(Dataset items)
+ + + +
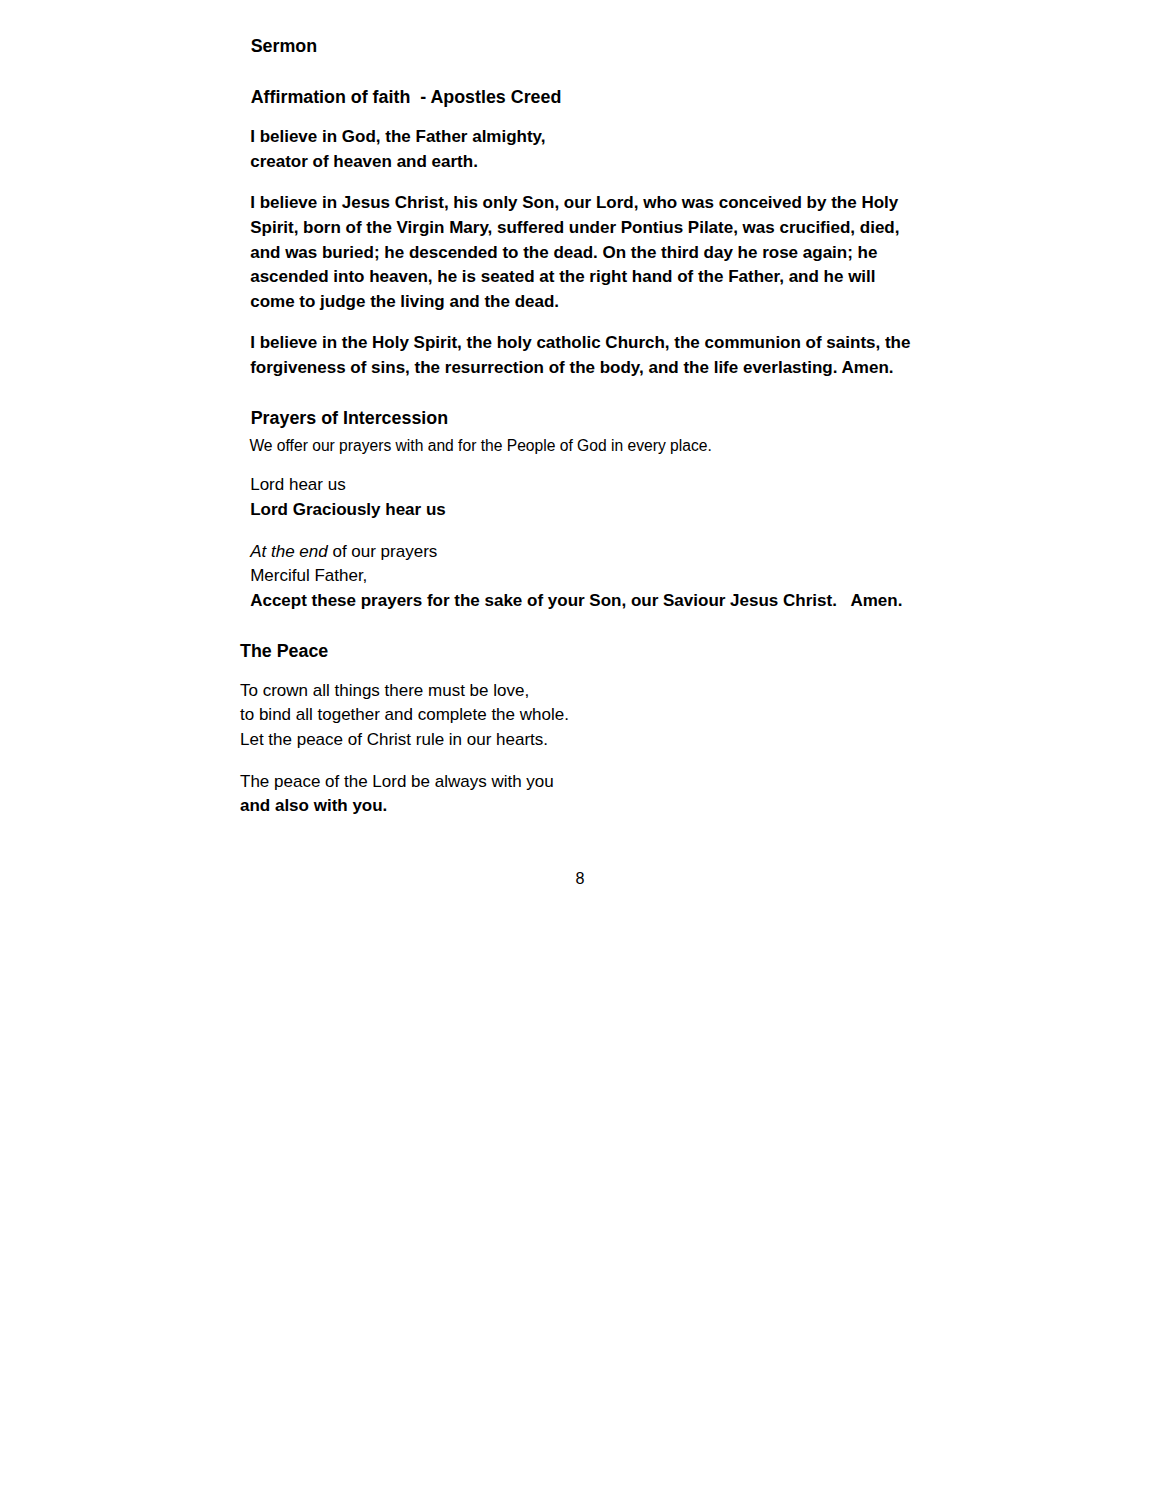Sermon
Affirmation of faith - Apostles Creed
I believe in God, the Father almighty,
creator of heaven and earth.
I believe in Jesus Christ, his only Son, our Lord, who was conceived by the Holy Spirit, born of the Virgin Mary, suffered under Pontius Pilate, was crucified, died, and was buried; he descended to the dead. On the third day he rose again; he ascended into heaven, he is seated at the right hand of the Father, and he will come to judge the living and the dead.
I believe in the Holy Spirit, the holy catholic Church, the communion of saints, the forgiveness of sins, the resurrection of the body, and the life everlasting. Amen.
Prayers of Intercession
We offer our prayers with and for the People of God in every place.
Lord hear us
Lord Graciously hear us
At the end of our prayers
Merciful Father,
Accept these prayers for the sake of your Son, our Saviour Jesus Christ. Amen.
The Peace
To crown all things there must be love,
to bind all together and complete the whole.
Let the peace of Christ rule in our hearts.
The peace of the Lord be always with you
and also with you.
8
+ + + +
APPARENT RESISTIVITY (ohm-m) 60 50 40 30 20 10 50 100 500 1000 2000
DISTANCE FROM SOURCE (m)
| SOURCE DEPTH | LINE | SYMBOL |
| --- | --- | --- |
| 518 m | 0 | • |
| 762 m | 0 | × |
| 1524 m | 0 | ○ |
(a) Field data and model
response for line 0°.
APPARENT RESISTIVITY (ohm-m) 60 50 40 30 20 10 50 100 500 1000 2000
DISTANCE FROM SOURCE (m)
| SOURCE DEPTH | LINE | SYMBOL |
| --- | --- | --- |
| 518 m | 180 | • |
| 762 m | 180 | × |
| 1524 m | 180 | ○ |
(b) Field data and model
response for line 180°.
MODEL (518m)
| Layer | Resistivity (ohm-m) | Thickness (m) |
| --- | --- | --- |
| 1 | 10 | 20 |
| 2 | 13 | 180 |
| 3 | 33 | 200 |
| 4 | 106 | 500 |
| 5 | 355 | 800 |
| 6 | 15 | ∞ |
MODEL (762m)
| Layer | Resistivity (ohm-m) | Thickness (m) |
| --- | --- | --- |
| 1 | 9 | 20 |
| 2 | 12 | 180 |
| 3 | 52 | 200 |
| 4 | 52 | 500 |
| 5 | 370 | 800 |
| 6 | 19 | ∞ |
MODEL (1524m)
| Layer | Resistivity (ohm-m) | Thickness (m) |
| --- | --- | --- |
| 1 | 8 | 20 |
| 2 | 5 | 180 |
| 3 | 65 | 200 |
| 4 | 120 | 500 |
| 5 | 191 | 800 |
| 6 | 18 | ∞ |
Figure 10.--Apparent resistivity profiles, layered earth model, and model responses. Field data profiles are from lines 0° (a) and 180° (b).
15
+ + + +
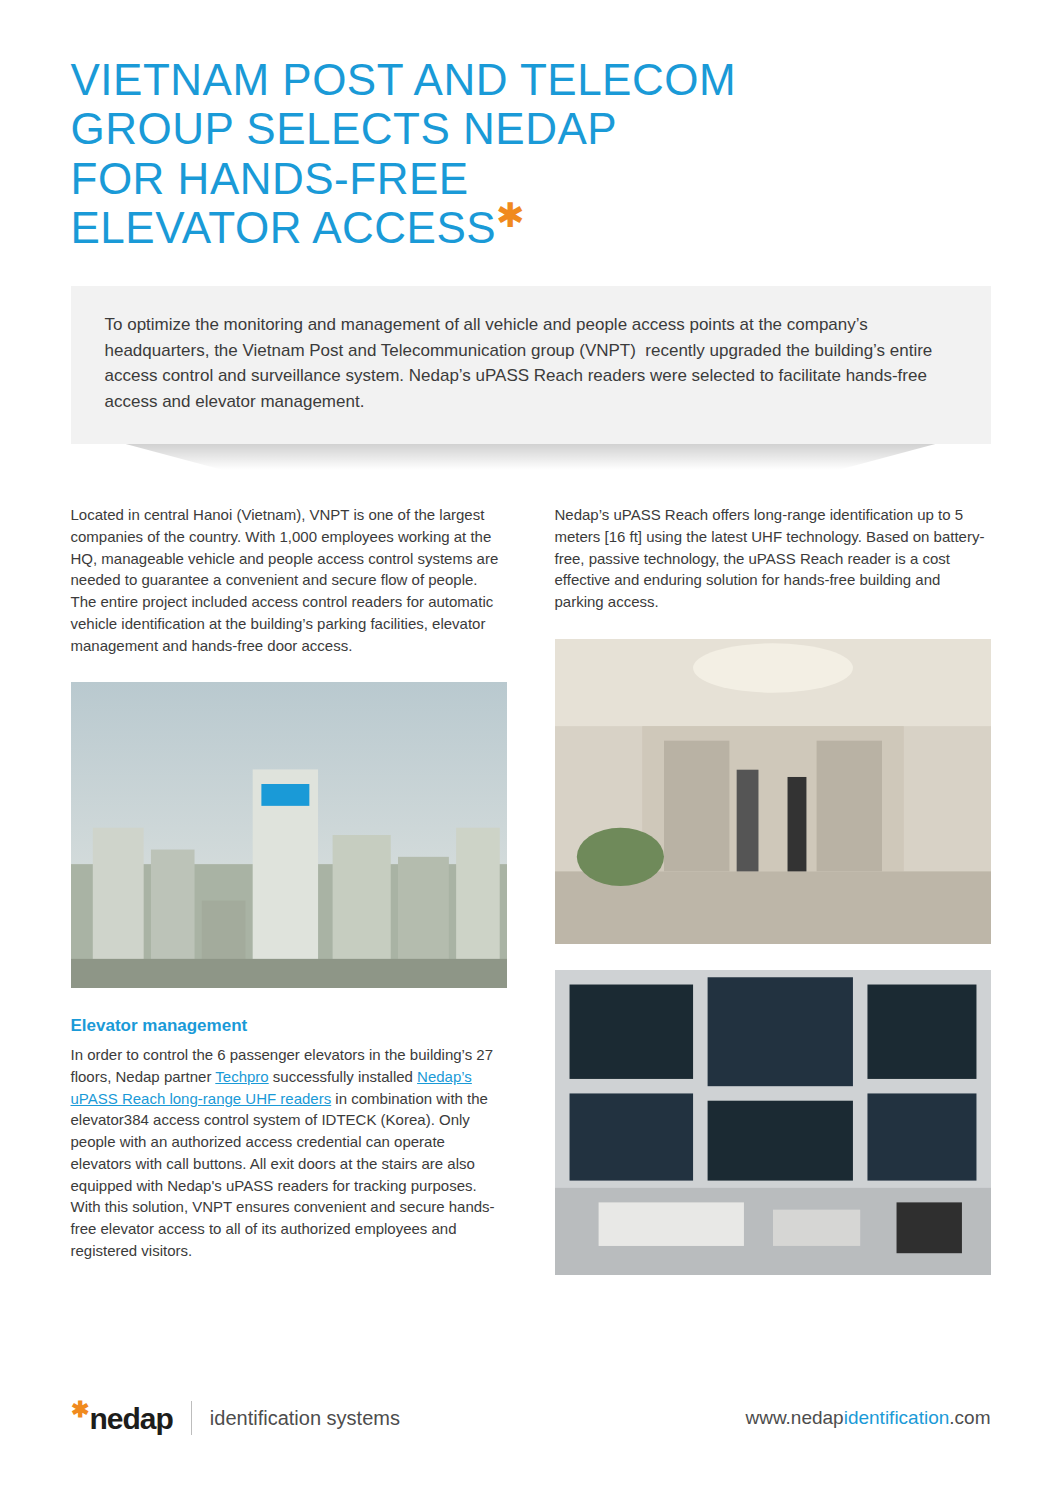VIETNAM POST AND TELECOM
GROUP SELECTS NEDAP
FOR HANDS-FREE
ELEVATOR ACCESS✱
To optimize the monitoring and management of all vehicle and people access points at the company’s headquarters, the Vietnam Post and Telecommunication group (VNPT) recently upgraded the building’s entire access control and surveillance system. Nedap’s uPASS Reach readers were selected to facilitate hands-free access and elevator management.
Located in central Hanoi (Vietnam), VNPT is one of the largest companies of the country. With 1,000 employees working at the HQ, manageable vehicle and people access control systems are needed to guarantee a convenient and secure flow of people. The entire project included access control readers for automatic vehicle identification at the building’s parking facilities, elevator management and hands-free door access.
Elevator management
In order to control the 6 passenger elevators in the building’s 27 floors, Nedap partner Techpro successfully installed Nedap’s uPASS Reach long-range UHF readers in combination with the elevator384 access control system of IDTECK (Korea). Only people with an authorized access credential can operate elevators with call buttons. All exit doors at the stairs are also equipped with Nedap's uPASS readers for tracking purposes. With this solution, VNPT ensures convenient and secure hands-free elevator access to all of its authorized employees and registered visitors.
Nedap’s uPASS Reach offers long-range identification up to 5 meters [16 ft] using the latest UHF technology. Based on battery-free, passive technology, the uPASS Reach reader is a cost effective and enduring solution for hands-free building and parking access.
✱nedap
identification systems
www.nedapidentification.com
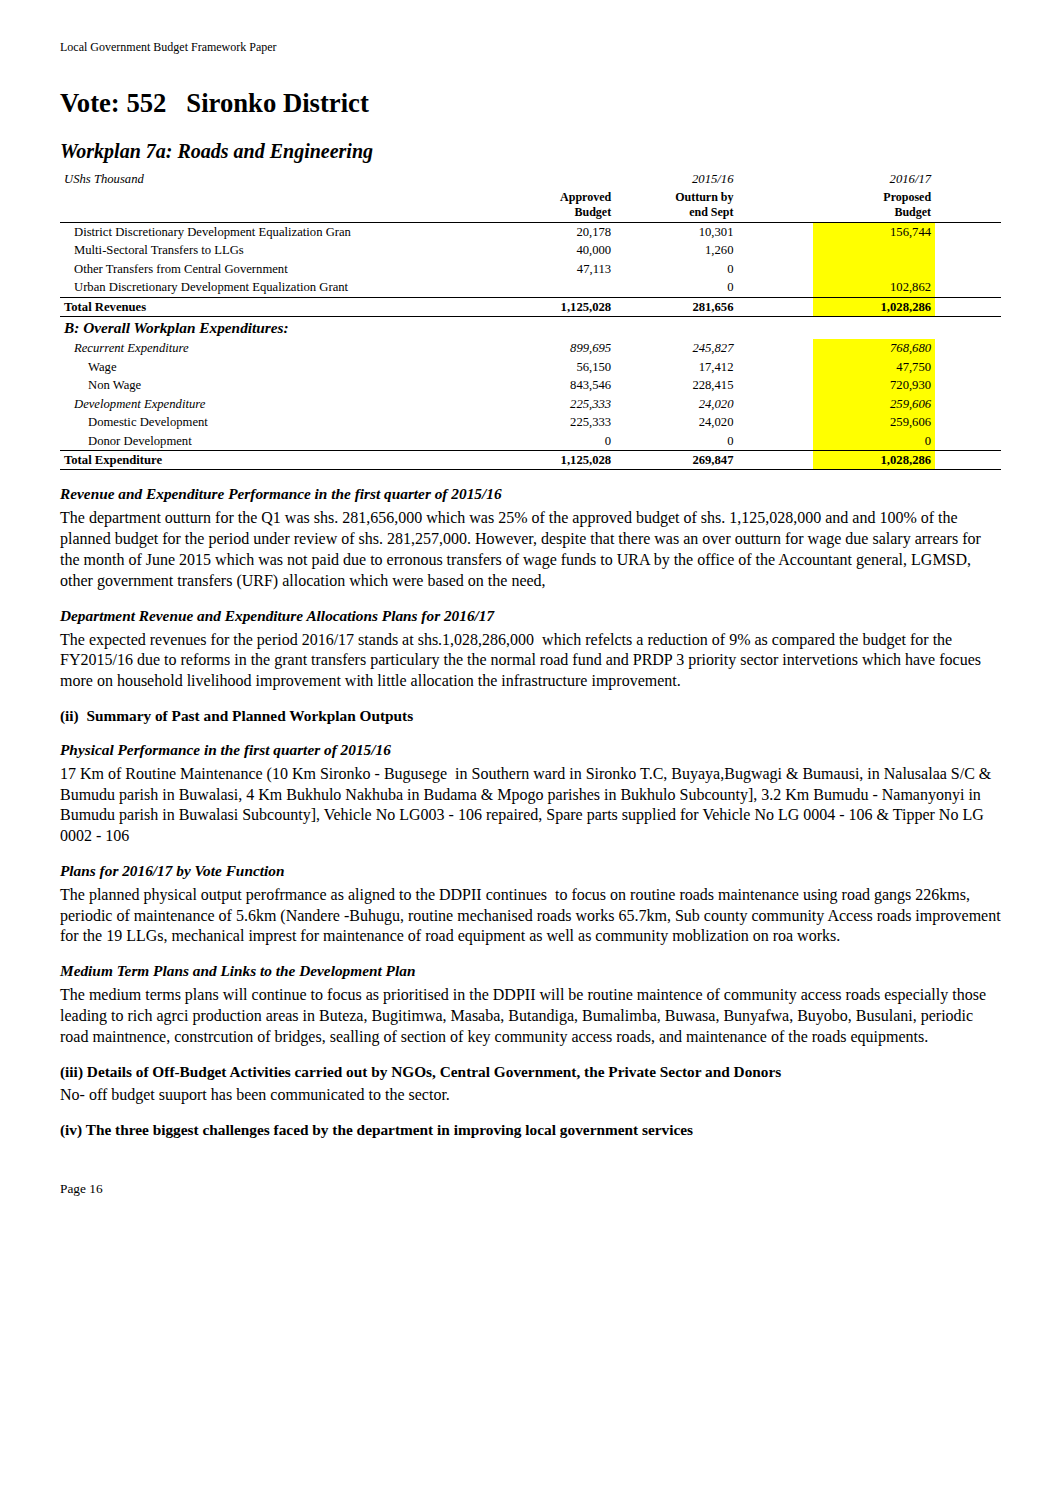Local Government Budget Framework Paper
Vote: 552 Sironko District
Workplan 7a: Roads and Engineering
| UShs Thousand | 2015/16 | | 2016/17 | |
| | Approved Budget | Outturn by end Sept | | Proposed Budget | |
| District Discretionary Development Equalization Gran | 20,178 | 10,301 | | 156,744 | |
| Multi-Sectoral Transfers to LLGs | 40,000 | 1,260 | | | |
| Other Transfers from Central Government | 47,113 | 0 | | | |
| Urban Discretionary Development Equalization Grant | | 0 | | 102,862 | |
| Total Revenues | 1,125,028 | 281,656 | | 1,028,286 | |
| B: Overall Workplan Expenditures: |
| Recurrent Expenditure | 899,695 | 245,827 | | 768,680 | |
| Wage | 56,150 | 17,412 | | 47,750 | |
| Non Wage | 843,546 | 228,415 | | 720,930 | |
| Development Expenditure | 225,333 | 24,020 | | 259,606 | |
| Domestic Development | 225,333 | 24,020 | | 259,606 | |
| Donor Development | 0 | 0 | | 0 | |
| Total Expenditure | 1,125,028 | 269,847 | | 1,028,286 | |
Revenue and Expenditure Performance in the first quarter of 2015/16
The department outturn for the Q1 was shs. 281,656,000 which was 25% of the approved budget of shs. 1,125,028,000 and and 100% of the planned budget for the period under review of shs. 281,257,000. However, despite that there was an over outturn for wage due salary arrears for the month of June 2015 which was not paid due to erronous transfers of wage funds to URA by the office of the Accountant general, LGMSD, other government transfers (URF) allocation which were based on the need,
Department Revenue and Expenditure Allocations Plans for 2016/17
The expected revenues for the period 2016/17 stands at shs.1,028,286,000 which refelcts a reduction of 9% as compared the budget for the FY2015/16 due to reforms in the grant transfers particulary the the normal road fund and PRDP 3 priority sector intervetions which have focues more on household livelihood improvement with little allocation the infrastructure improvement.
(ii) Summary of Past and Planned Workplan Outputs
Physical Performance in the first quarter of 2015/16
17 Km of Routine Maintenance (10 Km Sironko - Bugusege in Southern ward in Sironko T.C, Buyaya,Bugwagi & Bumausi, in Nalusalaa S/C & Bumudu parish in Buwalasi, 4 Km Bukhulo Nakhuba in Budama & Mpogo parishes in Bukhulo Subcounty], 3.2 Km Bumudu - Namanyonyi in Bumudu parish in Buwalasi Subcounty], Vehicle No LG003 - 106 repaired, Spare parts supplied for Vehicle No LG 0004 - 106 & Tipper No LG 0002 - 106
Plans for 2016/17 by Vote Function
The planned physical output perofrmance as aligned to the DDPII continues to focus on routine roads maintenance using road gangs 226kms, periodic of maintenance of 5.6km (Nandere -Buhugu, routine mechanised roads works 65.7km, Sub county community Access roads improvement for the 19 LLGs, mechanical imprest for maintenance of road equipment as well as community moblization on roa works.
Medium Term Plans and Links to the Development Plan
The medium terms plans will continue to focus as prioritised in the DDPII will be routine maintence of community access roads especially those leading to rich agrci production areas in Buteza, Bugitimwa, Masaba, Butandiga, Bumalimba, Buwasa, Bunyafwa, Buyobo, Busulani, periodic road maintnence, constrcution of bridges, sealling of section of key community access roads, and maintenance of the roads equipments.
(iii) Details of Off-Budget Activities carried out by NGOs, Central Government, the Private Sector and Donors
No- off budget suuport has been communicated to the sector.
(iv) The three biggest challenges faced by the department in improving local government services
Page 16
+ + + +
The required answer is the run of lines above, starting at the line with "Donor Development |" and ending at the line with "(ii) Summary of", reproduced exactly with both ends.

▶ FINISHED TASK:
| Donor Development | 0 | 0 | | 0 | |
| Total Expenditure | 1,125,028 | 269,847 | | 1,028,286 | |
Revenue and Expenditure Performance in the first quarter of 2015/16
The department outturn for the Q1 was shs. 281,656,000 which was 25% of the approved budget of shs. 1,125,028,000 and and 100% of the planned budget for the period under review of shs. 281,257,000. However, despite that there was an over outturn for wage due salary arrears for the month of June 2015 which was not paid due to erronous transfers of wage funds to URA by the office of the Accountant general, LGMSD, other government transfers (URF) allocation which were based on the need,
Department Revenue and Expenditure Allocations Plans for 2016/17
The expected revenues for the period 2016/17 stands at shs.1,028,286,000 which refelcts a reduction of 9% as compared the budget for the FY2015/16 due to reforms in the grant transfers particulary the the normal road fund and PRDP 3 priority sector intervetions which have focues more on household livelihood improvement with little allocation the infrastructure improvement.
(ii) Summary of Past and Planned Workplan Outputs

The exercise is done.